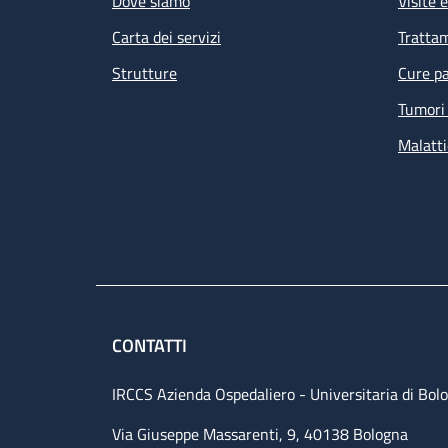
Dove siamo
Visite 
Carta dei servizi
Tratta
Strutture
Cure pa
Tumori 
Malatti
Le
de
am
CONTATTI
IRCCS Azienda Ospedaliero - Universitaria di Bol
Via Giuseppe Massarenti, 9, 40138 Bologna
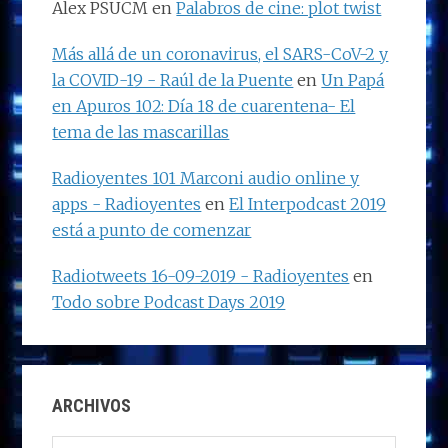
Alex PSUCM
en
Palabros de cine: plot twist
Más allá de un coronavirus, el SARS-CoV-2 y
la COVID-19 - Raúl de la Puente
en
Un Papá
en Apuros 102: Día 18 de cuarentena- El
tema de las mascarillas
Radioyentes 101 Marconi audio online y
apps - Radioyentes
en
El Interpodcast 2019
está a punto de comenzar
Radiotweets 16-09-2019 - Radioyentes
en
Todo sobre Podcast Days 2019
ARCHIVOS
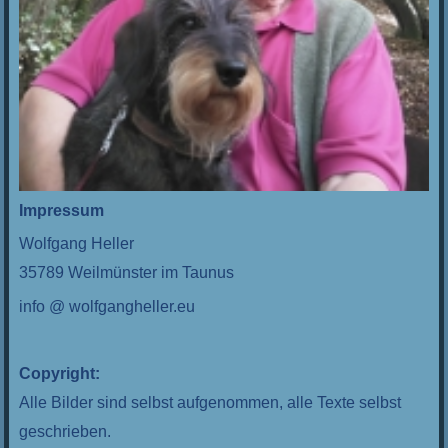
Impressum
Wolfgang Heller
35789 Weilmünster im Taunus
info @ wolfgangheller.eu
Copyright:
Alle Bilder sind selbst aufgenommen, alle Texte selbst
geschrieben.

• • • • • • •

» **YOUR INSTRUCTIONS**
Copy each line, exactly, that falls between the line containing "35789 Weilmünster im Taunus" and the end of the entries, both included.

» **WRITTEN SOLUTION**
35789 Weilmünster im Taunus
info @ wolfgangheller.eu
Copyright:
Alle Bilder sind selbst aufgenommen, alle Texte selbst
geschrieben.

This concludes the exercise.